Preview handles saved assets and unsaved takes differently:
  • Unsaved canvas and scene references appear as Take pills.
  • Saved characters, locations, props, and assets appear by name.
  • Named saved assets can be called back with @.
This means saved assets are easier to reuse consistently than unnamed temporary takes.

Place reference pills carefully

If you use an image as a general reference, it usually works best to place that reference at the beginning or end of the prompt.

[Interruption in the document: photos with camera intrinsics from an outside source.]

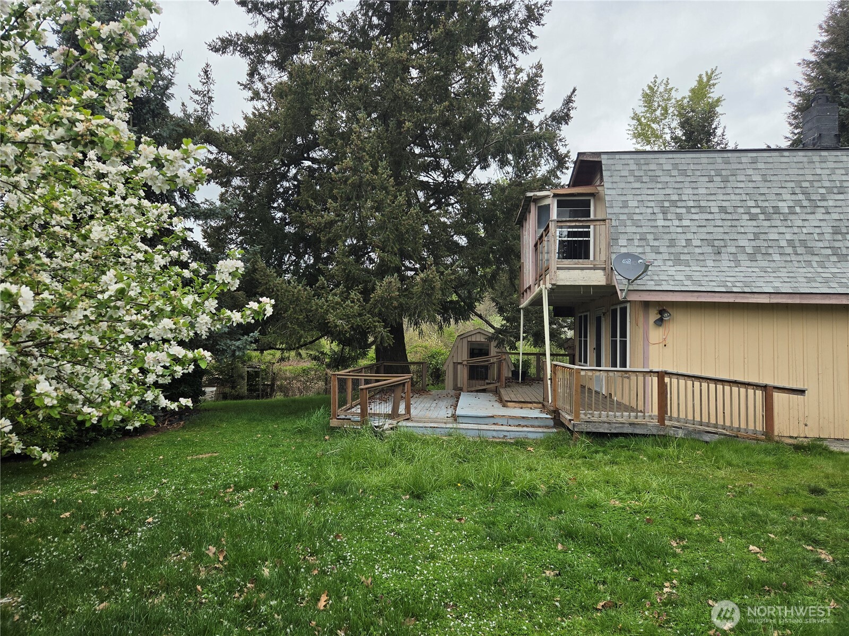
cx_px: 424
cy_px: 318
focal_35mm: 23
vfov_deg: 58.9
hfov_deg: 73.9
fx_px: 564
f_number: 1.8
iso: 80
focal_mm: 5.4
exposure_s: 1/4010
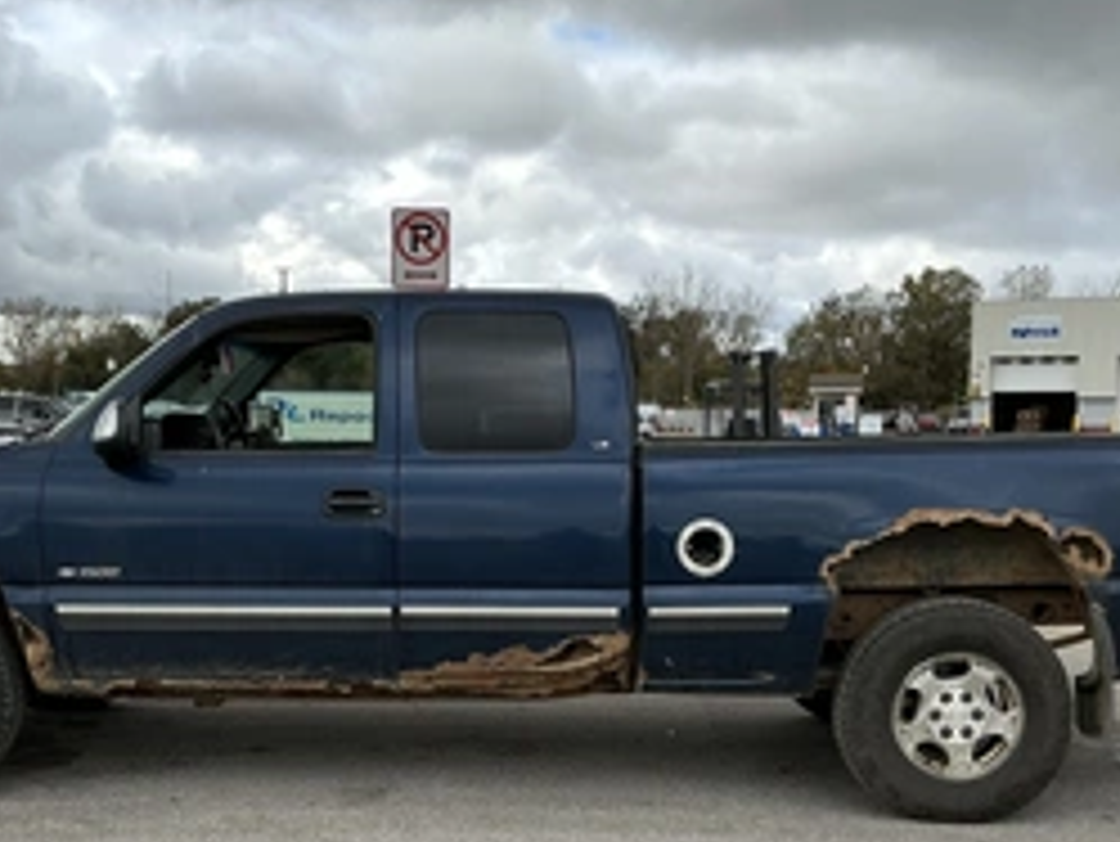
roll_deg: +0.5
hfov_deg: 42.0
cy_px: 572
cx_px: 522
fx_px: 1457
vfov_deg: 31.9
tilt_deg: -5.4
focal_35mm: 45
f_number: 1.8
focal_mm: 3
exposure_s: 1/829
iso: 25
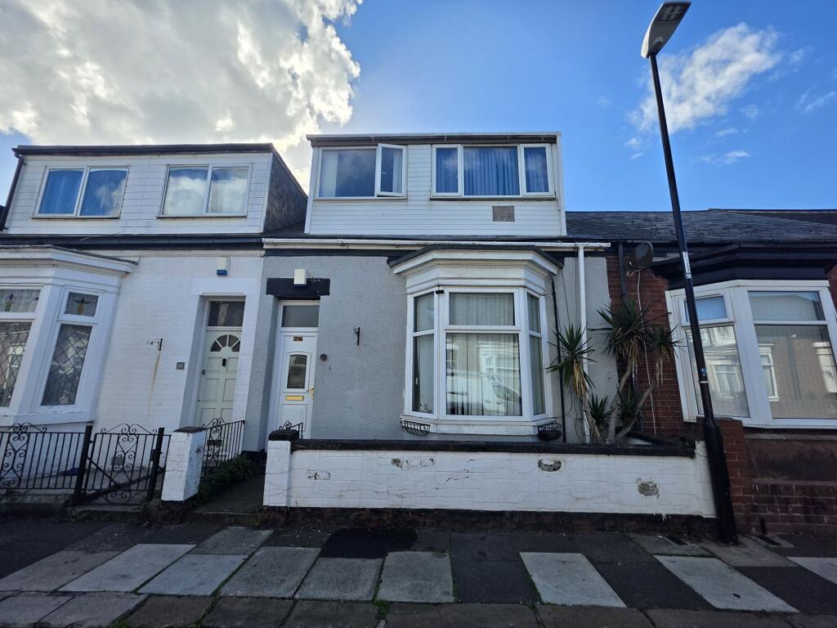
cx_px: 418
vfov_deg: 89.9
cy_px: 314
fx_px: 314
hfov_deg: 106.2
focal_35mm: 13
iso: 32
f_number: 1.9
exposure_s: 1/2417
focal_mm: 2.2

If your wording says something like this image, place the reference pill close to those words so the model gets clearer context about what the phrase refers to.

Use natural language around saved assets

You can reference multiple assets in a single prompt, but results are usually stronger when the asset names fit naturally into the sentence instead of reading like disconnected labels.
Saved asset references inside the Preview prompt workflow.

Prefer stronger asset sources

For saved asset consistency:
  • Use character sheets or multi-angle source images when possible
  • Use clean props on blank backgrounds when possible
  • Use location references that show only the environment you want repeated

Use folders or individual assets deliberately

When you reference a saved character, location, or prop, you can reference an entire folder or a specific file.
  • Use an entire folder when you want broader variation around one saved concept.
  • Use a specific file when you want stronger consistency from one source image.

Upload useful files into the asset library

You can upload files from your desktop to the Assets folder, then reference them later by file name. This is useful when you want a reusable external reference that is not tied to a canvas take.
Save and name reusable references early. Prompting gets much easier when your most important characters, props, and locations are already in the library with clear names.